[BEGIN EXCERPT]

Message-ID: <1992May23.182607.10121@oracorp.com>
Organization: ORA Corporation
Date: Sat, 23 May 1992 18:26:07 GMT
Lines: 59

daryl@oracorp.com (Daryl McCullough):
>>A specification of a real-world system should really involve a
>>program, together with a specification of the interface, which is the
>>real-world interpretation of the inputs and outputs.The program
>>itself is a purely mathematical object, but the interface
>>specification grounds the system in the real world. With this notion
>>of a specification of a system, different implementations of the same
>>specification share causal properties, in addition to abstract
>>structure. Two implementations are affected by the world in the same
>>way (or in analogous ways), and in turn affect the world in the same
>>way.

michael@psych.toronto.edu (Michael Gemar):

>I take it then that you agree with Harnad that, without such real-world
>connections, there can be no semantics. Thus, Searle is at least right
>in saying that symbol manipulation in and of itself is insufficient for
>semantics.

My slogan is "Beware of slogans!" 8^), so I am not going to subscribe
to something like "Syntax is not sufficient for semantics", or
"Without real-world connections, there can be no semantics". To me,
the meaning of a system is determined by the world with which the
system interacts, and how it interacts with that world. Therefore, I
disagree with some AI types who would say that there is such a thing
as a conscious *algorithm*, and to this extent I agree with Searle.

[END EXCERPT]
[BEGIN DATA EXCERPTS]

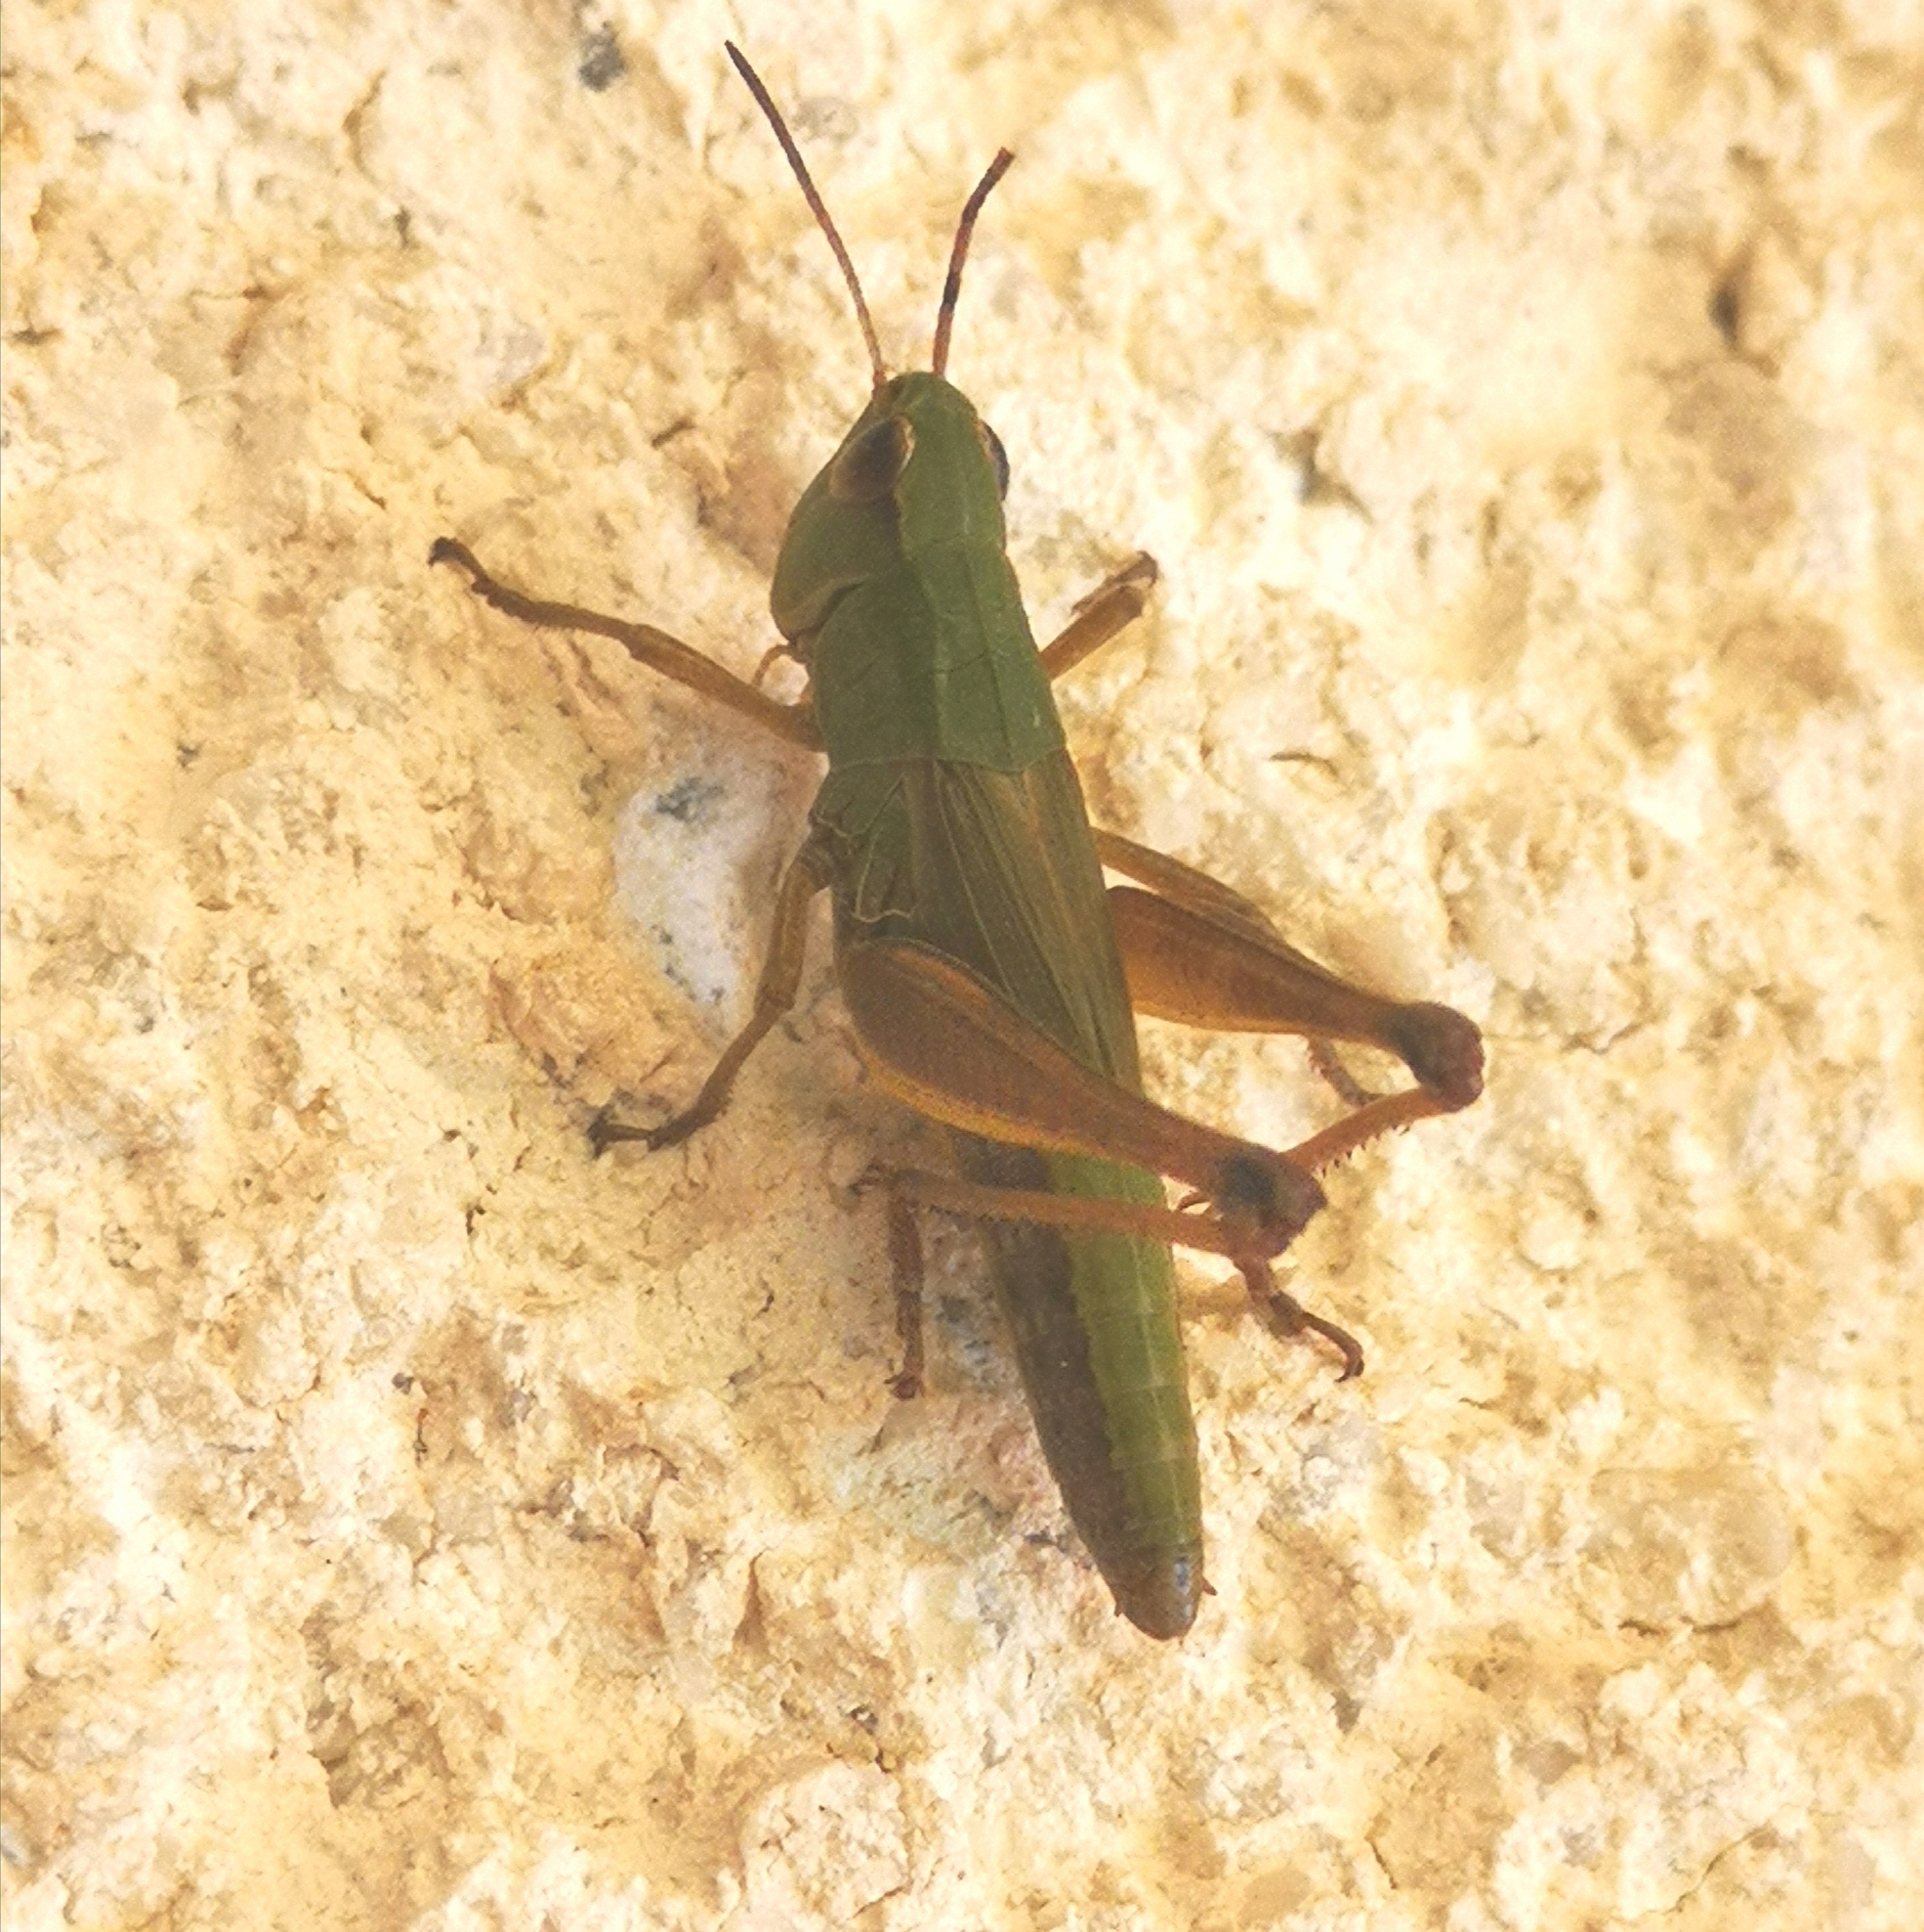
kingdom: Animalia
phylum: Arthropoda
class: Insecta
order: Orthoptera
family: Acrididae
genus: Pseudochorthippus
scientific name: Pseudochorthippus parallelus
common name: Meadow grasshopper
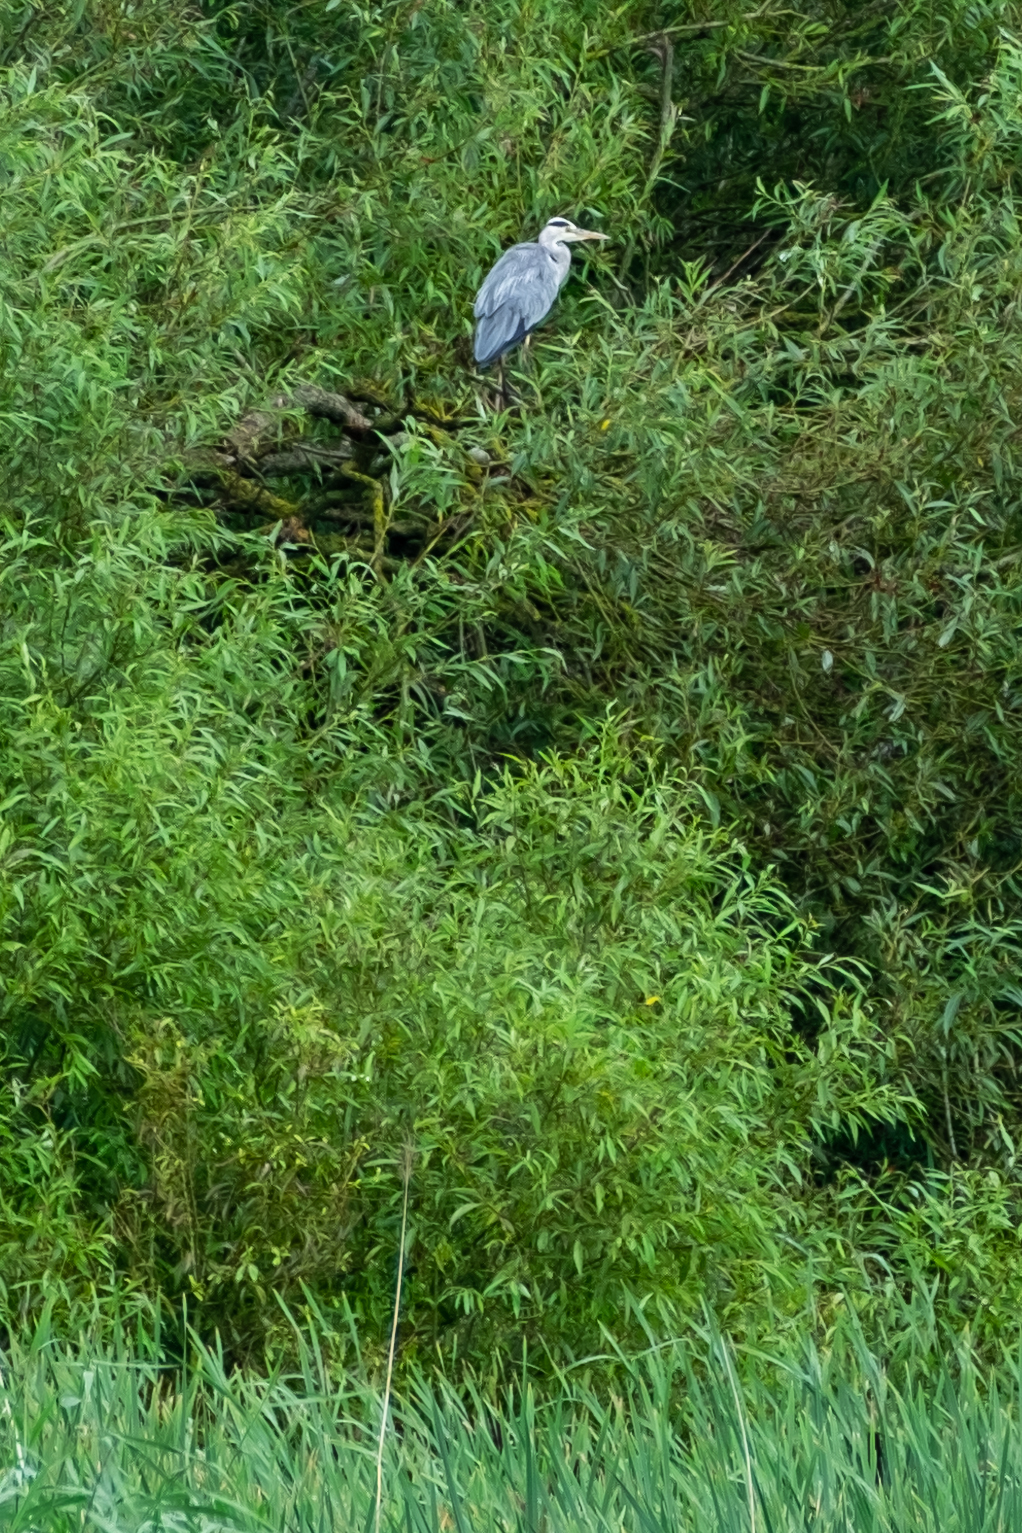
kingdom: Animalia
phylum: Chordata
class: Aves
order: Pelecaniformes
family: Ardeidae
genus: Ardea
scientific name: Ardea cinerea
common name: Grey heron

[END DATA EXCERPTS]

* _YOUR TASKS_:
1. Reproduce the passage of the post on syntax and semantics that begins at the words that have "My slogan is" and stops after "agree with Searle.". Change "algorithm" to "program".
2. Write the next part of the post on syntax and semantics, picking up after its final sentence.

* _ANSWERS BELOW_:
1.
My slogan is "Beware of slogans!" 8^), so I am not going to subscribe
to something like "Syntax is not sufficient for semantics", or
"Without real-world connections, there can be no semantics". To me,
the meaning of a system is determined by the world with which the
system interacts, and how it interacts with that world. Therefore, I
disagree with some AI types who would say that there is such a thing
as a conscious *program*, and to this extent I agree with Searle.

2.
However, in the case of the Chinese Room, the system interacts with
the rest of the world in the same way, regardless of whether there is
a speaker of Chinese, or a man following an algorithm, or a computer
program inside the room.

>This position still seems to leave SHRDLU's Dilemma, the problem of a
>program whose "world" is "a purely mathematical object". Could SHRDLU
>ever have semantics? As I interpret your claim above, it could not,
>simply because it has no interface with the "real" world.

The only reason I am prejudiced towards the "real" world is because it
is *my* world. I don't have any problem in general in believing that
the relationship between SHRDLU and his mathematical world could have
semantics. Semantics is about *relationships*, so I don't think a
system by itself can be said to possess semantics.

>> I don't think that an electronic computer and the Bolivian can both be
>> implementations of the same specification, because they don't provide
>> the same interface. However, if there is a translation device that allows
>> me to communicate with the Bolivian economy in terms of alpha-numeric
>> characters, then I will admit the possibility that the combined system
>> might be a perfectly good implementation.
> 
> And thus might be conscious?

As far as I know, yes.

Daryl McCullough
ORA Corp.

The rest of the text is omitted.